80's mergers

The post about IH below is interesting stuff. It seems like to me, that IH and AC suffered the worst. It also seems like IH and AC were very similar companies. I have read that AC spent tons of money in the 60's and 70's trying to compete with Caterpillar for dozers, and trying to get into the over the road engine market. The Ag division was carrying the company until the 80's farm crisis.
If IH was doing so bad, how did they hang on to the number 2 spot so long? How did Massey and White make it? How was Tenneco doing good enough to buy IH? Was the auto division the only thing keeping Ford going?
Any insight is appreciated!
 
Tenneco was basically an oil company that was looking to invest in other enterprises. That's why they bought Case & dumped all Case's struggling farm equipment line & kept only the profitable tractor & heavy construction equipment line. They bought IH @ bargain basement prices & had an instant line of equipment that had a good reputation. They then expanded the ag tractor line & C IH is what it is today. jal-SD.
 
How did Massey make it so long, they were the #1 seller world wide for over 50 years, plus they were big in construction equipment and were the owners of Perkins selling them world wide!
 
Morgan; Lets start with IH and AC. They both where conglomerate companies. They often had divisions that where losing money for decades but they shuffled money around to keep them going with few changes to the losing divisions. So even in good years they really did not generate a good profit company wide. AC was the worse at this. They had a iron ore mine in Upper MI that lost money just about the entire time they owned it. They kept it because one of the board members "Liked" it. The AC combine division in the 1950s, was the only agricultural segment that was making a profit. The tractor division was losing big money and losing market share fast. So there was little money for new product development. IH tried to be everything for everybody. So they had too many options on just about everything they made. They had few "standard products". This made their manufacturing cost be higher than companies like JD. JD was making 6-8% profit on it tractors in the 1960s, IH was making 3-4%. IH also had a terrible relationship with the United Auto workers. IH on average had a much higher labor cost per tractor than everyone else. So both AC and IH did not have the cash reserves to weather high interest rates with falling sales. Basically poor long term management in both companies.

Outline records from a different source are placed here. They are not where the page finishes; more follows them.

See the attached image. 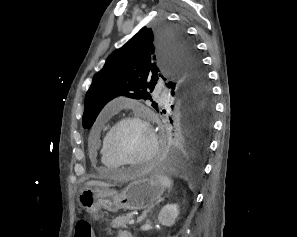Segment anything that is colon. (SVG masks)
I'll list each match as a JSON object with an SVG mask.
<instances>
[{"label": "colon", "instance_id": "1", "mask_svg": "<svg viewBox=\"0 0 297 237\" xmlns=\"http://www.w3.org/2000/svg\"><path fill=\"white\" fill-rule=\"evenodd\" d=\"M75 237H94L93 229L89 221L81 219L76 223Z\"/></svg>", "mask_w": 297, "mask_h": 237}]
</instances>
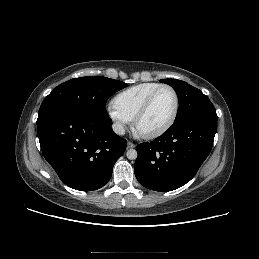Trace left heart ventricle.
Instances as JSON below:
<instances>
[{"mask_svg":"<svg viewBox=\"0 0 259 259\" xmlns=\"http://www.w3.org/2000/svg\"><path fill=\"white\" fill-rule=\"evenodd\" d=\"M175 106L174 94L170 89H161L155 96L152 105L140 121L138 129L150 133L161 128L171 117Z\"/></svg>","mask_w":259,"mask_h":259,"instance_id":"1","label":"left heart ventricle"}]
</instances>
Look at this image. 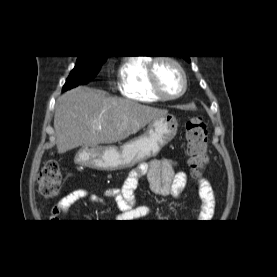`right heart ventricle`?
Instances as JSON below:
<instances>
[{
	"mask_svg": "<svg viewBox=\"0 0 277 277\" xmlns=\"http://www.w3.org/2000/svg\"><path fill=\"white\" fill-rule=\"evenodd\" d=\"M147 57L127 58L119 68V90L129 99L140 102L162 101L151 89Z\"/></svg>",
	"mask_w": 277,
	"mask_h": 277,
	"instance_id": "1",
	"label": "right heart ventricle"
}]
</instances>
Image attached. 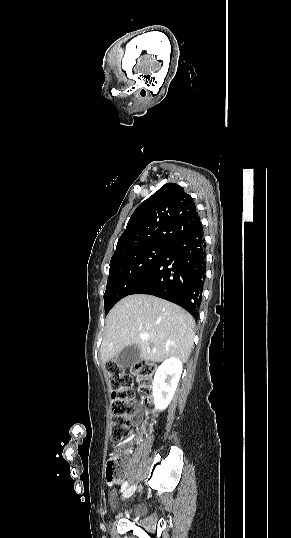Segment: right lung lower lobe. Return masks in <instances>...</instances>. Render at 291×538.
Wrapping results in <instances>:
<instances>
[{
  "label": "right lung lower lobe",
  "mask_w": 291,
  "mask_h": 538,
  "mask_svg": "<svg viewBox=\"0 0 291 538\" xmlns=\"http://www.w3.org/2000/svg\"><path fill=\"white\" fill-rule=\"evenodd\" d=\"M205 245L201 225L171 245L130 295H154L180 305L197 317L205 280Z\"/></svg>",
  "instance_id": "obj_1"
}]
</instances>
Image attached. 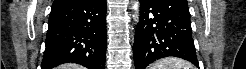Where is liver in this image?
Segmentation results:
<instances>
[{
    "label": "liver",
    "instance_id": "liver-1",
    "mask_svg": "<svg viewBox=\"0 0 246 69\" xmlns=\"http://www.w3.org/2000/svg\"><path fill=\"white\" fill-rule=\"evenodd\" d=\"M59 69H82V67L76 64H65L61 65Z\"/></svg>",
    "mask_w": 246,
    "mask_h": 69
}]
</instances>
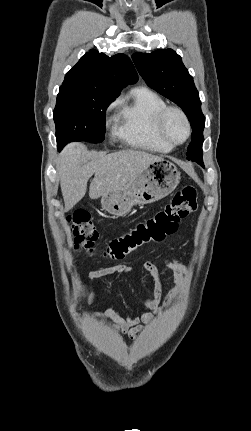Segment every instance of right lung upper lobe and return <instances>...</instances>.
<instances>
[{
    "label": "right lung upper lobe",
    "instance_id": "obj_1",
    "mask_svg": "<svg viewBox=\"0 0 251 431\" xmlns=\"http://www.w3.org/2000/svg\"><path fill=\"white\" fill-rule=\"evenodd\" d=\"M137 79L138 75L128 56L116 54L108 57L92 49L66 73L62 85L118 96L122 88L135 83Z\"/></svg>",
    "mask_w": 251,
    "mask_h": 431
}]
</instances>
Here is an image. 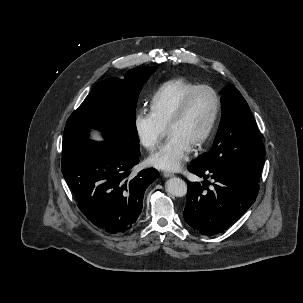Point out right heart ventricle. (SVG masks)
<instances>
[{
  "instance_id": "1",
  "label": "right heart ventricle",
  "mask_w": 303,
  "mask_h": 303,
  "mask_svg": "<svg viewBox=\"0 0 303 303\" xmlns=\"http://www.w3.org/2000/svg\"><path fill=\"white\" fill-rule=\"evenodd\" d=\"M196 86V83L184 78L165 81L156 89L150 99L151 113L166 126L183 97Z\"/></svg>"
}]
</instances>
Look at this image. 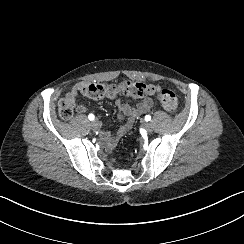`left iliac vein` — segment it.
I'll return each mask as SVG.
<instances>
[{"mask_svg":"<svg viewBox=\"0 0 244 244\" xmlns=\"http://www.w3.org/2000/svg\"><path fill=\"white\" fill-rule=\"evenodd\" d=\"M142 127L146 130V132L147 133H152V131H153V126H152V124L150 123V122H144L143 124H142Z\"/></svg>","mask_w":244,"mask_h":244,"instance_id":"obj_1","label":"left iliac vein"}]
</instances>
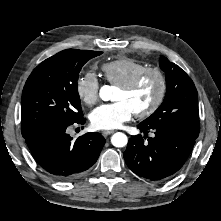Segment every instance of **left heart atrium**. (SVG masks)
<instances>
[{
  "instance_id": "obj_1",
  "label": "left heart atrium",
  "mask_w": 221,
  "mask_h": 221,
  "mask_svg": "<svg viewBox=\"0 0 221 221\" xmlns=\"http://www.w3.org/2000/svg\"><path fill=\"white\" fill-rule=\"evenodd\" d=\"M135 114L125 101L102 104L90 113V122L95 129L113 130L129 121Z\"/></svg>"
}]
</instances>
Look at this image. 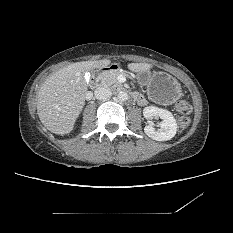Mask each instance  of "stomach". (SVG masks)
<instances>
[{
  "instance_id": "1",
  "label": "stomach",
  "mask_w": 233,
  "mask_h": 233,
  "mask_svg": "<svg viewBox=\"0 0 233 233\" xmlns=\"http://www.w3.org/2000/svg\"><path fill=\"white\" fill-rule=\"evenodd\" d=\"M141 84L147 86L149 97L162 104H171L181 95V86L170 74L163 71L136 72Z\"/></svg>"
}]
</instances>
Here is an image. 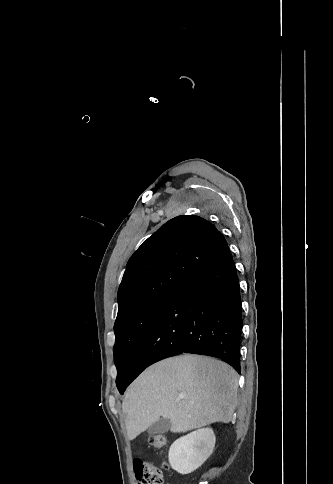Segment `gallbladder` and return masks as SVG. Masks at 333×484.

Massey Ferguson made it by building more smaller tractors for a much more world wide market. So the US farm economy crash did not stop MF from still selling tractors in other countries. MF construction division actually lost them money.

White is a more interesting story. White Motor Company built trucks and heavy equipment for decades. Starting in the 1950s they started a long decline in profits. White owned Cletrec. So they did business with Oliver. In the mid 1950s White borrowed money from Oliver. Oliver became financially exposed and it was bought by White. Oliver's assets where worth more than its stock value. So a hostile takeover. Then White Motor Company kept falling and finally sold the Ag division to try and keep the truck division going.

The Ford Ag division was such a small percentage of the Auto division that the auto profits allowed Ford to weather bad farm economies.

Tenneco/Case was backed by oil/natural gas money. It was another conglomerate too. It had six unrelated divisions. So the profits from the oil/gas bought J.I. Case and IH. With the first Gulf war making oil/gas profits fall. Tenneco sold part of CIH in 1994 and all of it by 1996. Then Fiat bought them in 1999.

All of these companies all suffered the same fates because of management practices that failed for the economics of the time.
 
Each segment (business line) is either profitable or it is not. When emotion and history begins to drive your business decisions, you better be very lucky, to wait and survive until the next cycle (if it ever happens). In the 1970's and 80's Farming was changing forever. The old product lines were designed for the small farms of the past. Management was waiting for the old markets to be "great again"...it never happened. It is so difficult for the management to accept the fact that what used to make them great, will never make them great again. What is our new plan for a new business world??
 
Cummins tried to buy white truck division but the government blocked the sale claiming it would be a monopoly because only cummins engines would be in them. Somewhere I have a binder that had the logo that was to be used on it. My mom worked in marketing for Cummins at the time and kept a binder.
 
The 1980s were a tough time for ag related enterprises, especially ag equipment manufacturers. Almost all were in financial peril. I remember reading in WSJ at the time that even Deere was struggling financially, but they managed to recover without major re-organizations.